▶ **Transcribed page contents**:
******************************

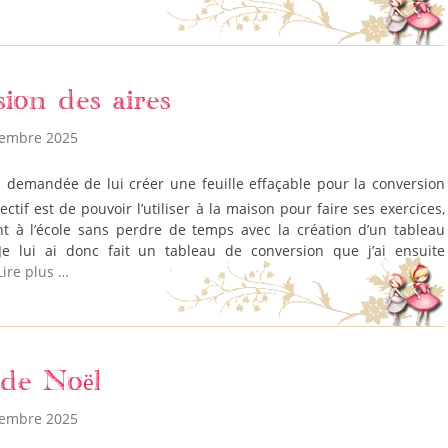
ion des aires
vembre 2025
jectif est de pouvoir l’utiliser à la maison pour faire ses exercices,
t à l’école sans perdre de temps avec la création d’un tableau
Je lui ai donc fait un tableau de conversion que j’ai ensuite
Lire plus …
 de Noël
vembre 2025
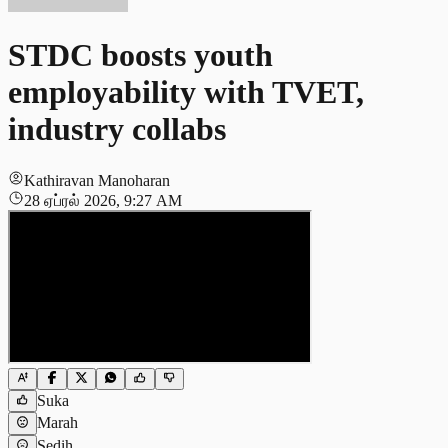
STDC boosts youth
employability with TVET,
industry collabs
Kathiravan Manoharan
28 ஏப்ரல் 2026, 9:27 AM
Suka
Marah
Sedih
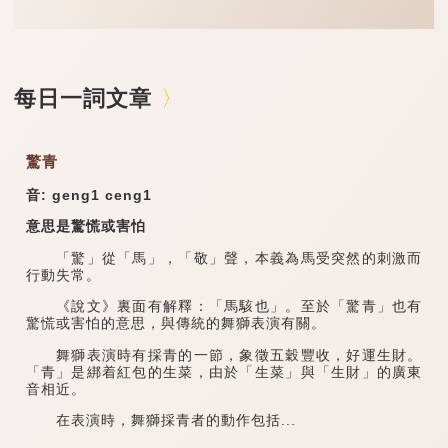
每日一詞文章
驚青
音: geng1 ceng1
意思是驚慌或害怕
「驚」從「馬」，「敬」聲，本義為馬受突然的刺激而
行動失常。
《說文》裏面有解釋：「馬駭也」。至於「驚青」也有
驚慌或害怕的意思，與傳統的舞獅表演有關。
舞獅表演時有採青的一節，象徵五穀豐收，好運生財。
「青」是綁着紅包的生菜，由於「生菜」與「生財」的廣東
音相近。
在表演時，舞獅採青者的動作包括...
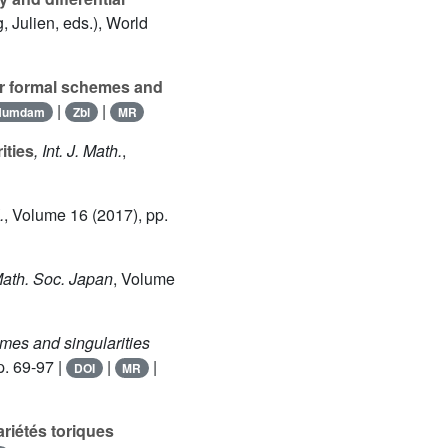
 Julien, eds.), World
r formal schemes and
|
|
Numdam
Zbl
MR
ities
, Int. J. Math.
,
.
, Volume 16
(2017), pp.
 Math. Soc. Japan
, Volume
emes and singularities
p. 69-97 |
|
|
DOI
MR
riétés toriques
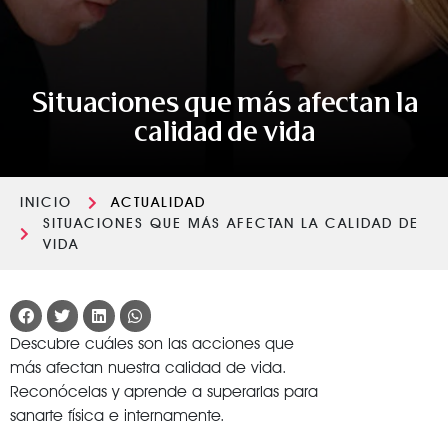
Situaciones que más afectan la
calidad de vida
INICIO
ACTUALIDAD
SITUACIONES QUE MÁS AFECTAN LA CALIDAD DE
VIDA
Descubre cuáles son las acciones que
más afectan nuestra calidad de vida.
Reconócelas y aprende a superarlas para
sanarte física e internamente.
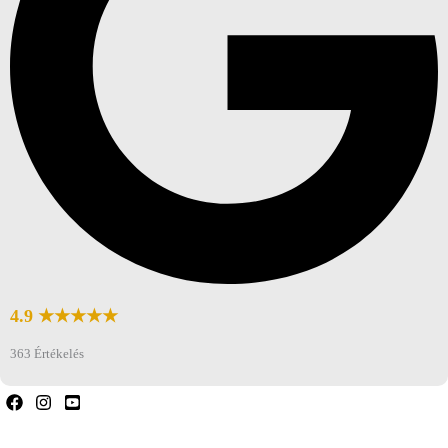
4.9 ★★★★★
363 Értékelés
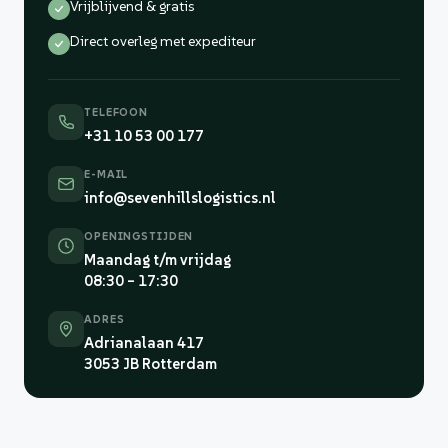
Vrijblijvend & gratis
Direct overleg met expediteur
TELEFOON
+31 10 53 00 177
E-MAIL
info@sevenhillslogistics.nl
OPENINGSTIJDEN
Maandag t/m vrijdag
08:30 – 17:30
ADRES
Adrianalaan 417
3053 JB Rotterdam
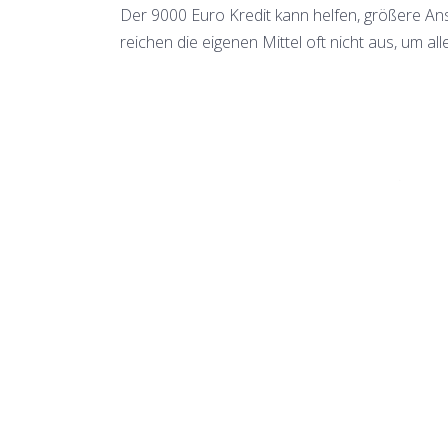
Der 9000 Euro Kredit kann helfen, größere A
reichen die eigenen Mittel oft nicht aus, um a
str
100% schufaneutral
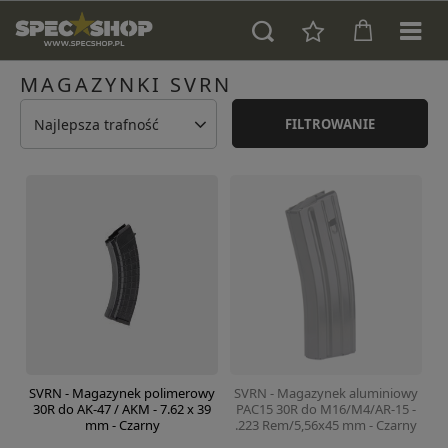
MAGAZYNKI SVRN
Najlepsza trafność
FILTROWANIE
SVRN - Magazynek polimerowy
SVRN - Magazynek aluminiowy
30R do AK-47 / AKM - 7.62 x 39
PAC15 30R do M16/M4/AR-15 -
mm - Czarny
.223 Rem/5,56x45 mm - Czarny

******************************

▶ **Job**:
All lines of the records above with the word "SVRN" in them are to be copied.

▶ **Problem solution**:
MAGAZYNKI SVRN
SVRN - Magazynek polimerowy
SVRN - Magazynek aluminiowy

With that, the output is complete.